__作業内容__: 河北潟の液状化に関する開催レポートを、末尾の文の直後から引き継いで書き進めてください。

しめっちカフェ 湿地の埋立て・干拓地における震災時の液状化について~河北潟での調査結果から対策について考える~
レポート
しめっちカフェ「湿地の埋立て・干拓地における震災時の液状化について ~河北潟の調査結果から対策について考える~」開催レポート
もともと昔から湿地や川が近くにある場所を埋め立てした場所は液状化が起きやすく、令和6年能登半島地震の被害があった地域にて液状化をして土地や建物に大きな変化が見られた地域があった。石川県河北潟をはじめとした事例調査から、干拓地や埋立地に潜む地盤リスク、そしてそれに対してどのように向き合うべきかについて目代邦康氏の報告、そして活発な意見交換が行われた。
液状化のメカニズムと被害
通常は、土の中の粒子が粒子の上に乗る(下の粒子が上の粒子を支える)かたちで粒子同士がかみあっており、その粒子間に水が存在している。そこになんらかの地震等の振動が加わると、土の中の粒子が水の間に浮いたような状態になる。振動により上部に水が集まり、土は下へ移動するため地面そのものが下がる。建物や電柱などは上に上がり倒れる。建物の不同沈下、噴砂、側方流動、マンホールの浮き上がりといった多様な被害が発生する。特に、川沿いや砂丘周辺、埋め立て地など、地下に水分を多く含んだ土地で被害が集中する傾向にある。
地形・地質と被害の相関
液状化の被害は、古い道を境に非対称に現れるケースも確認され、過去の土地利用の履歴や地下水の動きが関係している可能性が示唆された。また、古い井戸の深さや、建物の立地(地下水面からの高さ)と被害との関連も見られ、今後の調査が期待される。
対策と課題
被害が出た一方で、地盤改良を行った住宅は比較的被害が少なく、一定の効果があることが示された。個別に対応できる地盤改良や、地下水の調整など、技術的手段の有効性も報告されたが、コスト面や施工対象の限界といった課題も依然として残る。
また、干拓地の中では被害が少なかったものの、その周囲では異なる種類の砂や地質が混在していたことが要因のひとつと考えられている。自然に戻ろうとする地形の力を抑えるのではなく、それを前提とした土地利用の在り方を模索するべきとの提案もなされた。
今後に向けて
「地震は定常の一部である」という視点に立ち、これまで人が改変してきた土地についても、自然の動きを尊重した長期的な視点からの対策が求められる。干拓地を中心に、過去の知見や地域住民の経験を活かし、行政と連携した持続可能なまちづくりへの第一歩として、本イベントは重要な気づきを提供した。

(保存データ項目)
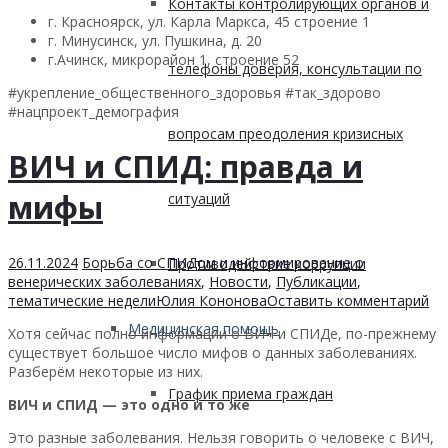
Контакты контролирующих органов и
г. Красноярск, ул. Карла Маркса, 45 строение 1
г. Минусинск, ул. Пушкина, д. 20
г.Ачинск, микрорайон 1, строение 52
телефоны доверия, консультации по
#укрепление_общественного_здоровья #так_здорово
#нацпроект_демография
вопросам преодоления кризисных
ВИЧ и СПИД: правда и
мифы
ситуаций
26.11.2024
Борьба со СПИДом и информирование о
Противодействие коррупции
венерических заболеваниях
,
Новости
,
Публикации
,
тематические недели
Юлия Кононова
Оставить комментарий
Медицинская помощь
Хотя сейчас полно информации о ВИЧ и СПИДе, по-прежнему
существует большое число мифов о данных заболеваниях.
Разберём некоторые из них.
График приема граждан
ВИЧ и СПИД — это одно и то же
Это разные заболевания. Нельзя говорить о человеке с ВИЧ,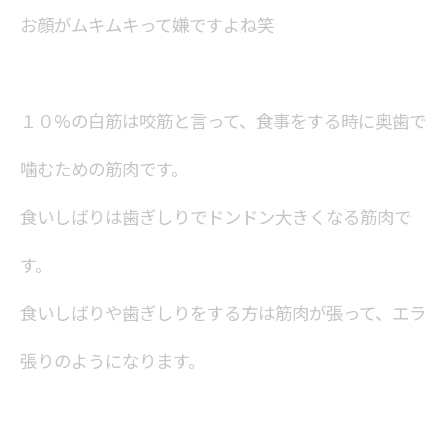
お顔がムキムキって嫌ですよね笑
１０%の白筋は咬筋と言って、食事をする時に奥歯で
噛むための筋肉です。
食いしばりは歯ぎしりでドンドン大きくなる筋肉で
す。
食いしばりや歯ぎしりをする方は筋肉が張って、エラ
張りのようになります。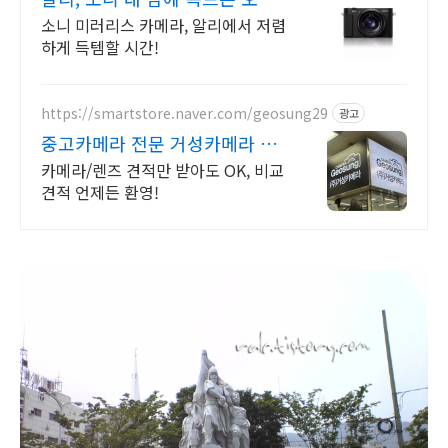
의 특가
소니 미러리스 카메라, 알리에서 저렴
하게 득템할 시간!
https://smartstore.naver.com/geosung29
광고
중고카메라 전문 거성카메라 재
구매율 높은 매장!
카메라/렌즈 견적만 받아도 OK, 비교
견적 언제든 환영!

__回答__:
当日のスケジュール
15:00-16:00 目代邦康氏による報告
16:00-16:30 質疑応答
実施内容
~河北潟での調査結果から対策について考える
お話 目代邦康さん(東北学院大学准教授)
能登半島地震においても、河北潟沿岸部の湿地の埋立地・干拓地で液状化被害が発生しました。
液状化被害の調査から、液状化が起こった場所がどんな場所で、どうしてそこで起こったのかお話を伺います。
また過去の事例など、湿地の埋立地の液状化被害についてお話いただき、防災減災について考えたいと思います。
もちろん液状化被害を防ぐためには、湿地の埋立てはしない方が良いのですが、してしまったところではどのような対策を取ればよいか、皆さんと議論できればと思います。
目代邦康さん
(東北学院大学 地域総合学部 地域コミュニティ学科 准教授)
1971年神奈川県大和市生まれ。京都大学大学院理学研究科博士後期課程修了。博士(理学)。専門は、地形学、自然地理学。筑波大学陸域環境研究センター、産総研地質標本館、自然保護助成基金、日本ジオサービス(株)を経て、現在、東北学院大学地域総合学部准教授
参加者の声
- レンガの実験で液状化について知れてよかった
イベント実施結果
- 参加者数
- 対面10名 オンライン24名
- アンケート回答数
- 18
- 参加者満足度
- 67%
- 実施してよかった点
令和6年能登半島地震についてまたはその被害状況など、湿地や川に近い土地の自然と共生について学ぶことができた
- 実施して苦労した点
予定していたゲストスピーカーが急遽出られなくなり、目代氏に依頼した。
- 特に寄付が活きたと感じた点
講師謝礼や会場費として利用した
- 主催・共催
主催:石狩川流域 湿地・水辺・海岸ネットワーク(しめっちネット)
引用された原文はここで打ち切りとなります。